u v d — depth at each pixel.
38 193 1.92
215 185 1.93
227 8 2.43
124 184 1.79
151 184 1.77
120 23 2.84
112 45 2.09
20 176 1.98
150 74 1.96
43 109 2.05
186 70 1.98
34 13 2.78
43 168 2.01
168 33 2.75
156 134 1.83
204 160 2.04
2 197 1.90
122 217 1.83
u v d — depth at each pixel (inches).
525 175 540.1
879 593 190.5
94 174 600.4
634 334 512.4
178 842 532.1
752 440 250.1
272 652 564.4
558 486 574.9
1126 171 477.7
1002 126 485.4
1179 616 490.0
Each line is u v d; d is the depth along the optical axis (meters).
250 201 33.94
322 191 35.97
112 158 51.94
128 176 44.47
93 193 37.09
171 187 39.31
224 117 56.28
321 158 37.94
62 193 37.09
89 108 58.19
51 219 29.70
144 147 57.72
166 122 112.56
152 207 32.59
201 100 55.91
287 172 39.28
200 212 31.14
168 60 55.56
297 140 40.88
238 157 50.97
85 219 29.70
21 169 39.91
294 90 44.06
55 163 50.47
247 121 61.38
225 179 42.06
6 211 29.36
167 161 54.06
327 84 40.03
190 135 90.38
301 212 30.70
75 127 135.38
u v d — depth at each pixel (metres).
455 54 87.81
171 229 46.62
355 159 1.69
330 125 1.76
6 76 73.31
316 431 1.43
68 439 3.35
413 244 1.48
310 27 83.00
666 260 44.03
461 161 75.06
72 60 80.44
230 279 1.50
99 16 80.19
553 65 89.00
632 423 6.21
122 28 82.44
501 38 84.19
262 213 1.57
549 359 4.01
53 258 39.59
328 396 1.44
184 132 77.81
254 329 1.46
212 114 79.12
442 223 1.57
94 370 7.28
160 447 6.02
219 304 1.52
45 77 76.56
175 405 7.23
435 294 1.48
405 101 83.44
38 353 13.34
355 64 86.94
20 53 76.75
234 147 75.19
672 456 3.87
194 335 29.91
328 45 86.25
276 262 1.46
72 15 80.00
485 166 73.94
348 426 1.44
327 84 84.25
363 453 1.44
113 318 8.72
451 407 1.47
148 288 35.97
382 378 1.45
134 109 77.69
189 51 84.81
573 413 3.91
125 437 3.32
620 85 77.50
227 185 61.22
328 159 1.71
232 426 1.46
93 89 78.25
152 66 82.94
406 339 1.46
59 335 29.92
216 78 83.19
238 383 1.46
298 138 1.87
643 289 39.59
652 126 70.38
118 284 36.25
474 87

(Directions for this task) Output the lines above between the one holding "262 213 1.57" and the one holding "327 84 84.25", inclusive, with nothing before or after them.

(Response)
262 213 1.57
549 359 4.01
53 258 39.59
328 396 1.44
184 132 77.81
254 329 1.46
212 114 79.12
442 223 1.57
94 370 7.28
160 447 6.02
219 304 1.52
45 77 76.56
175 405 7.23
435 294 1.48
405 101 83.44
38 353 13.34
355 64 86.94
20 53 76.75
234 147 75.19
672 456 3.87
194 335 29.91
328 45 86.25
276 262 1.46
72 15 80.00
485 166 73.94
348 426 1.44
327 84 84.25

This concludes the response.